Supplied records:
⟨

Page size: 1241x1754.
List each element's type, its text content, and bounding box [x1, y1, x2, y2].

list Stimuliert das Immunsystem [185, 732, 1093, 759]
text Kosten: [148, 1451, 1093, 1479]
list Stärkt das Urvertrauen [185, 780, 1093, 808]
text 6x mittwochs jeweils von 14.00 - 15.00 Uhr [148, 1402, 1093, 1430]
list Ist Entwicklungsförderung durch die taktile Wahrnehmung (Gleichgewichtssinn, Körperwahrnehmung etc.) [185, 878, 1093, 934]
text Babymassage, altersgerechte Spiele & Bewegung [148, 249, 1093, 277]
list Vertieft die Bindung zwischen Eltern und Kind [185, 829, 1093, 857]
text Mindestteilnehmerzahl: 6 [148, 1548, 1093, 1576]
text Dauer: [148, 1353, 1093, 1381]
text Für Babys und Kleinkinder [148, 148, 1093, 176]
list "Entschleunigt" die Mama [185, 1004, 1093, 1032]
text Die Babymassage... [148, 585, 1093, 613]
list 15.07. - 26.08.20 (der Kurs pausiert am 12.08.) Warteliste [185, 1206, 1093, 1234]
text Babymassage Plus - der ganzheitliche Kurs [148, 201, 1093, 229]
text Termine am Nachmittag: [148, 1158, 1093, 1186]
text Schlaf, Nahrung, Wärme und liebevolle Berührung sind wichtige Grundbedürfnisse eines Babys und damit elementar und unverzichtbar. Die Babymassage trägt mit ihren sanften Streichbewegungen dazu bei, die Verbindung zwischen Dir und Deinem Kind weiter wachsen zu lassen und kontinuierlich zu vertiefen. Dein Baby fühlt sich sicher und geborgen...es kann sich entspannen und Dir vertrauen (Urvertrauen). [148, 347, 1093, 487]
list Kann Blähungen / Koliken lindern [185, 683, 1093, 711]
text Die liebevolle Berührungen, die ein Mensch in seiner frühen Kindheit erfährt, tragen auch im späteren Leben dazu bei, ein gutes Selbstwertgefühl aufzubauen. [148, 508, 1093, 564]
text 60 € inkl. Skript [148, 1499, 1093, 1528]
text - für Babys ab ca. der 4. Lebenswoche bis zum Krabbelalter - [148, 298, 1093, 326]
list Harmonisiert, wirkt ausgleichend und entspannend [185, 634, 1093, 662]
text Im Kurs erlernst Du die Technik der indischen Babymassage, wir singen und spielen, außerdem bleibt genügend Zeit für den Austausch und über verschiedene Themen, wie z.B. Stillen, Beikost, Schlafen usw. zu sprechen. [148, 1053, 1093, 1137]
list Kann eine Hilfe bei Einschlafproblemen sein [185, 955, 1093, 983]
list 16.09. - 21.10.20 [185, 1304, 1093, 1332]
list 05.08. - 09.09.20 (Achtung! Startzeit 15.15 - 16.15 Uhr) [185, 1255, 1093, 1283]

⟩

Problem details: When a line in the records above contains the word "zwischen", copy it.

Exercise response:
list Vertieft die Bindung zwischen Eltern und Kind [185, 829, 1093, 857]
text Schlaf, Nahrung, Wärme und liebevolle Berührung sind wichtige Grundbedürfnisse eines Babys und damit elementar und unverzichtbar. Die Babymassage trägt mit ihren sanften Streichbewegungen dazu bei, die Verbindung zwischen Dir und Deinem Kind weiter wachsen zu lassen und kontinuierlich zu vertiefen. Dein Baby fühlt sich sicher und geborgen...es kann sich entspannen und Dir vertrauen (Urvertrauen). [148, 347, 1093, 487]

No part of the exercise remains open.